▶ [Text shown]:
╭──

W3C home > Mailing lists > Public > public-appformats@w3.org > December 2007

Re: I18N issues for Widgets Spec [Was: Re: [Widgets] ASCII File names - request for comments]

From: Marcos Caceres <marcosscaceres@gmail.com>
Date: Mon, 3 Dec 2007 11:36:09 +1000
Message-ID: <b21a10670712021736y7fdeb795v2154e98526f19819@mail.gmail.com>
To: "Martin Duerst" <duerst@it.aoyama.ac.jp>
Cc: "Tex Texin" <tex@yahoo-inc.com>, "Richard Ishida" <ishida@w3.org>, www-international@w3.org, "Arthur Barstow" <art.barstow@nokia.com>, public-i18n-core@w3.org, public-appformats@w3.org, "Thomas Roessler" <tlr@w3.org>

Hi Martin,

On Dec 2, 2007 4:15 PM, Martin Duerst <duerst@it.aoyama.ac.jp> wrote:
> At 20:28 07/11/30, Tex Texin wrote:
>
> >One improvement you can make is that if you have non-ASCII characters, you
> >can assume UTF-8, but check that it is valid UTF-8.

╰──

▶ [Required work]:
Reproduce the mailing-list message above word for word, starting at "On Dec 2, 2007" and ending at "is valid UTF-8.".

▶ [Stored data]:
╭──

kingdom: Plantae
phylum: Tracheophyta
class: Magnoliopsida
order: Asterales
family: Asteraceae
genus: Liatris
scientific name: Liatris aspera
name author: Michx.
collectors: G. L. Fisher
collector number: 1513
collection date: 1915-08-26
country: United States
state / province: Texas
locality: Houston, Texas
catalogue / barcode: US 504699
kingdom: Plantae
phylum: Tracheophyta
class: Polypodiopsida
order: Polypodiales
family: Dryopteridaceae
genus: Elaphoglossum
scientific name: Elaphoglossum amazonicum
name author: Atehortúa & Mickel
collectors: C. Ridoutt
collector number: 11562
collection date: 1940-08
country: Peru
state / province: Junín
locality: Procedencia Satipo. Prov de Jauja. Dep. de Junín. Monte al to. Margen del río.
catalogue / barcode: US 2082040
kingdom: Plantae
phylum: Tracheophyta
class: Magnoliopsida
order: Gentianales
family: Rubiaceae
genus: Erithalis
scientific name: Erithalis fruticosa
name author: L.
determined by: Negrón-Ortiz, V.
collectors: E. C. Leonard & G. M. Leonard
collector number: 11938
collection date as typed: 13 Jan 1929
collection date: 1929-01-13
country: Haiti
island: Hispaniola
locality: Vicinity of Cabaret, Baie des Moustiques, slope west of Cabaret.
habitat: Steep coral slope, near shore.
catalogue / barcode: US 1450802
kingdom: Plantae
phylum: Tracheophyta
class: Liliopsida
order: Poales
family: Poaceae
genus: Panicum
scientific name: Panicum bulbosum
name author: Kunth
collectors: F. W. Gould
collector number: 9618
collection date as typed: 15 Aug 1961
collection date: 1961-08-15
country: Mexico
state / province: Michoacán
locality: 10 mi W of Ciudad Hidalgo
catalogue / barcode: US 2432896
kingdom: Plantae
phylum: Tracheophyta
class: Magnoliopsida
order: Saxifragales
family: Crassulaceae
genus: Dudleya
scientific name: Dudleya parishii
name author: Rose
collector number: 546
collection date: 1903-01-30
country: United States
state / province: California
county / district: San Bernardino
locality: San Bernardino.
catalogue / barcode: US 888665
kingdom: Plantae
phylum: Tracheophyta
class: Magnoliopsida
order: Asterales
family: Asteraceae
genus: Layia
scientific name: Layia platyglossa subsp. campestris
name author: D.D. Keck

╰──

▶ [Solution to this task]:
On Dec 2, 2007 4:15 PM, Martin Duerst <duerst@it.aoyama.ac.jp> wrote:
> At 20:28 07/11/30, Tex Texin wrote:
>
> >One improvement you can make is that if you have non-ASCII characters, you
> >can assume UTF-8, but check that it is valid UTF-8.